Review: The Rule of Laws

The Rule of Laws, Fernanda Pirie. New York: Basic Books, 2021.

Summary: A four thousand-year history of the ways different cultures have ordered their societies through various forms of law.

Every group of people develops rules to order their life together. And this has been true throughout history, whether through rulings of the city elders at the gate resolving various disputes through various legal codes. Fernanda Pirie set herself the task in this book of describing and making some sense of the four thousand year global history of laws in their various forms.

She identifies three major streams of law, the Mesopotamian that influenced the West, the Indian Brahmin, and that of China, influence much of east and southeast Asia. The book consists of three parts: the visions of order that accounted for the rise of these traditions from the Code of Hammurabi through to the European courts that arose in the wake of the fall of Rome; the development of these traditions in the Medieval period tracing the expansion upon religious law, imperial law in China and the courts and customs of Europe; and finally, law in the modern law and the development of the rule of law in western democracies and its import into colonial situations, the growth of Islamic Law, and the expansion of international law.

She traces a common thread through history: the use and development of law to order society–punishing murder, compensating injuries and damages, regulating marriage, family, and inheritance, protecting property and regulating commerce. She explores the various forms of laws from case laws to legal codes and common law, administrative structures to promulgate and implement legal codes from trade associations to royal courts, and the judicial structures to adjudicate disputes, determining guilt and innocence, and passing sentences. One of the most fascinating chapters traced the use of ordeal when the veracity of witnesses could not be readily discerned to the subsequent development of rules of evidence and trials by a jury of one’s peers. What is also striking is the fascinating array of ways in which all this was implemented from mediators to local to royal rulers and emperors, to our modern courts.

For me, the book alternated between fascinating discussions and hard slogs through an array of practices and their variations in various European royal courts, along with movement, often within chapters from European to Islamic to Chinese systems. The array of detail made it difficult at times to see the forest for all the individually interesting trees. I found it hard to discern a larger argument or structure with the mass of descriptive detail, apart from the overview and concluding discussions of the universal development of legal systems to organize social life.
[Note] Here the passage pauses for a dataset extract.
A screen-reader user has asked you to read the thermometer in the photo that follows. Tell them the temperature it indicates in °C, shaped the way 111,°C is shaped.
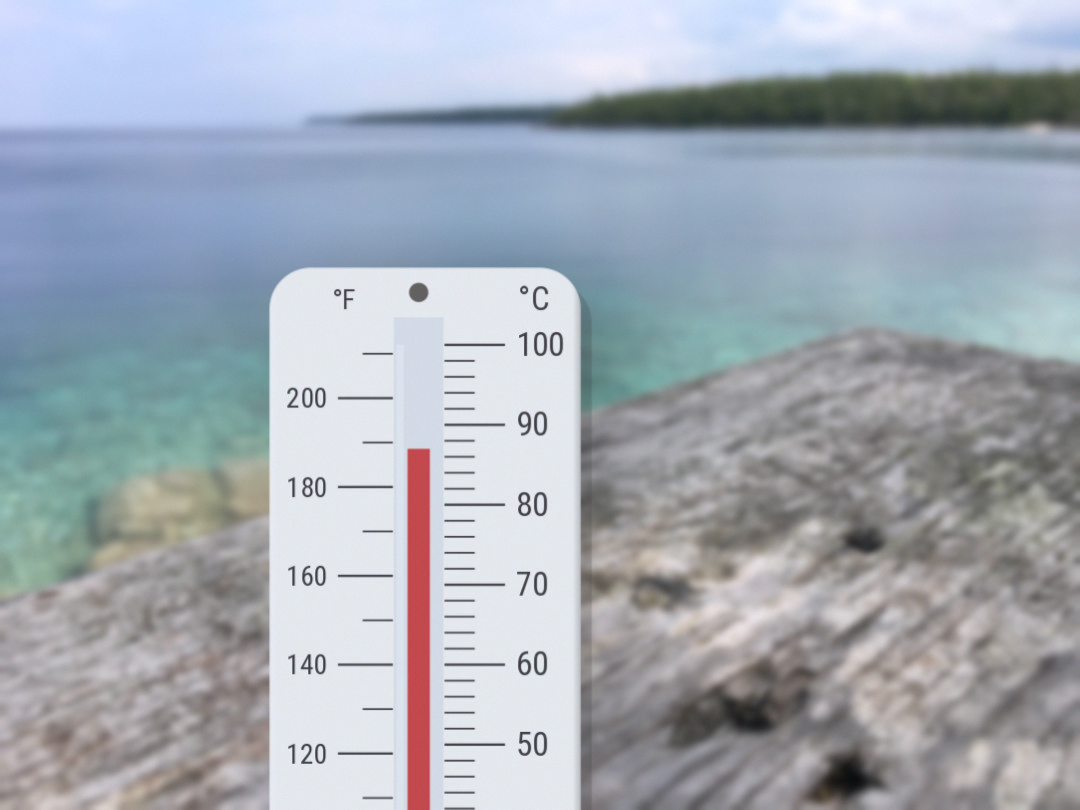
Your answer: 87,°C
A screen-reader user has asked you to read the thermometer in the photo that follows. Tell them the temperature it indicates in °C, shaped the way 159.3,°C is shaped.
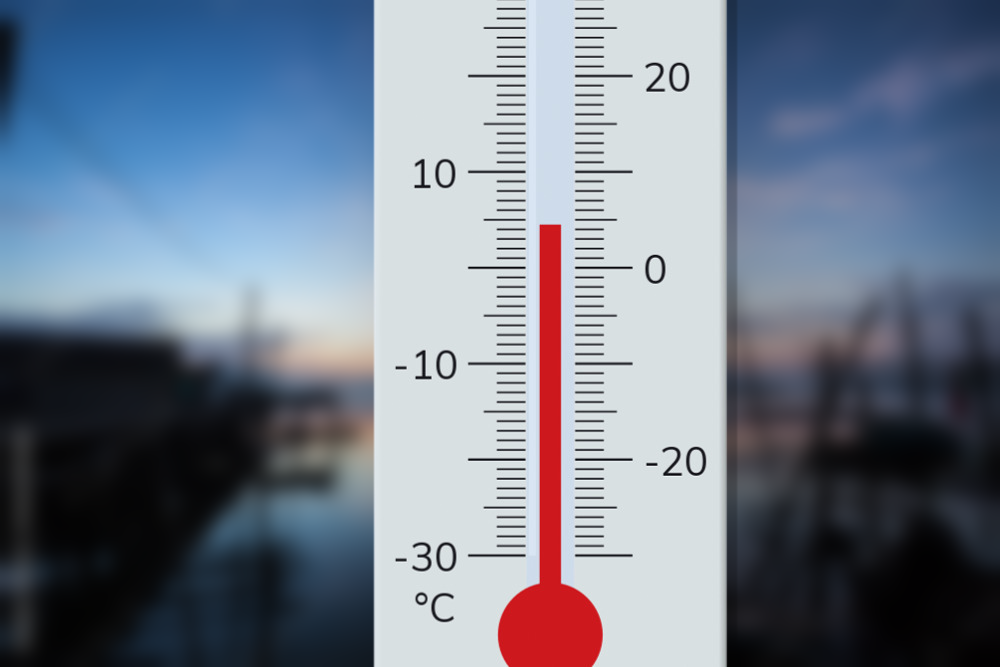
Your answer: 4.5,°C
Perhaps it is the task this author set herself, one for which she evidences obvious enthusiasm, to render a global history of law in under 460 pages of text. The tension between comprehensiveness and elegant structure must have been a challenge. The work has this in its favor, it is free of legal jargon and highly readable over all. And it raises the profound question of why so many and various cultures found it necessary to use laws to order their lives.